CLH operates its learning center and business in over 6,000 sq ft of space located on The Johns Hopkins Bayview Medical Center Campus. CLH is equipped with 45 computer workstations for trainees in the learning center and for data entry operators in the therapeutic workplace business as well as an onsite urinalysis laboratory. Both the training and business are implemented and evaluated through our custom web-based therapeutic workplace application program that computerizes most aspects of both programs.    

The National Institute on Drug Abuse (NIDA) has funded most of the research that has been conducted at CLH.  Several randomized controlled clinical trials have shown that the techniques used in the therapeutic workplace can be effective in increasing abstinence from cocaine, heroin and alcohol in chronically unemployed and treatment-resistant individuals. Ongoing research is investigating whether employment-based reinforcement can be used to promote the use of oral and depot naltrexone in opiate-dependent individuals. 

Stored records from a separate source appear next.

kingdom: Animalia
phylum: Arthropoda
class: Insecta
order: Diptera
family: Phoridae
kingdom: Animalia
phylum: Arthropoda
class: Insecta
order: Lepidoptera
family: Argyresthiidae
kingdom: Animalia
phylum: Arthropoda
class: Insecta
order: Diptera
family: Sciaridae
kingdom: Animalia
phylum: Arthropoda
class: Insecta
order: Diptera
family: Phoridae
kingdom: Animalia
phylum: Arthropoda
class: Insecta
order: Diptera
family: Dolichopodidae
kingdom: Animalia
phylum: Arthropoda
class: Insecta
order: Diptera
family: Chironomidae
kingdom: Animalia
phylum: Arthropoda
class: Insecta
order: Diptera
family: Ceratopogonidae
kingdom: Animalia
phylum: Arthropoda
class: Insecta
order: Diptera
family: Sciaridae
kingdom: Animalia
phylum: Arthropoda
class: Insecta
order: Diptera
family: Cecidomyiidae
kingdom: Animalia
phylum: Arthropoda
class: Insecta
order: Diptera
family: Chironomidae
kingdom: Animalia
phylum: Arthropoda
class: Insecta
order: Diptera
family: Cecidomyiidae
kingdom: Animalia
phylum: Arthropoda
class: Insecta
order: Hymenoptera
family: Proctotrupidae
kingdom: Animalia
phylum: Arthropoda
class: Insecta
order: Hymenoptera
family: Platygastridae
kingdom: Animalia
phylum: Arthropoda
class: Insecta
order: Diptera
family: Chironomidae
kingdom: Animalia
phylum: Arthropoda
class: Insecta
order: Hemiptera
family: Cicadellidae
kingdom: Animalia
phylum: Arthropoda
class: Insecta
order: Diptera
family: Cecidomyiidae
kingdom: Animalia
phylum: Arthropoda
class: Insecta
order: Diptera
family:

A number of faculty members collaborate on CLH research protocols, including faculty within the department (George E. Bigelow, Ph.D., Maxine L. Stitzer, Ph.D.,Annie Umbricht, M.D., Eric C. Strain, M.D., and Karin Neufeld, M.D.) and in the Department of Medicine (Michael Fingerhood, M.D.). CLH maintains close collaborations with the Behavioral Pharmacology Research Unit (BPRU) and provides training and research opportunities to post-doctoral fellows in BPRU’s T32 post-doctoral training program funded by the National Institute on Drug Abuse (NIDA).